I've been helping the team that have brought up https://sashiko.dev/ for AI generated LKML reviews. It's really impressive to see the wider set of issues that the AI reviews can bring up, and this will help with the quality of code in the Linux code base. #sashiko_dev #linux
Sashiko

@irogers this is really neat! I started playing with it to see how well an open weight model like Kimi K2.5 does on the included benchmarks.

Is the team looking at introducing additional tools (static analysis, clang-format, even a built kernel binary + qemu + debugger?) as part of the process?

@asb So sashiko uses prompts and with the patches the AI needs to answer questions like what locks are held by callers of this function? Most tools like this end up falling back on grep a lot. There is semcode integration as semcode allows comparisons between git branches and to answer questions like what calls a function through use of TreeSitter. Clang-analyzer could be a replacement to TreeSitter but I have questions about how this like ifdefs are handled.
@irogers I was thinking more static analysis or shell-based tools for poking a live system, running a compiler etc.

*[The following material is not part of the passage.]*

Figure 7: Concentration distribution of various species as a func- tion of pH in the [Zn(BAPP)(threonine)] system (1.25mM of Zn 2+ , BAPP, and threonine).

Maybe it's different for kernel reviews, but mapping to what I'd find useful for LLVM reviews, if I were trying to be the most helpful reviewer possible I think I'd want a build of the before/after of the patch, when I think there's a bug I'd try to write an input that exhibits it so I can feed it back to the author etc.
@asb I know from vibe choosing that this is possible. I've seen Gemini write a patch, write a test. Build and run the test, insert extra printf debugging...
@irogers absolutely. Sashiko for now is exposing only a very limited set of tools https://github.com/sashiko-dev/sashiko/blob/896718ae10058713059d17aec9fef57d370270f0/src/worker/tools.rs which probably makes a lot of sense to keep things focused initially. But I think there is scope in the future for adding more prompts + exposed tools in areas where actually "kicking the tires" as part of the review might be helpful.
@asb yeah. I believe syzkaller has 1000s of open issues. There's lots of scope to automate and make things better. Unfortunately dealing with lkml can be hard work.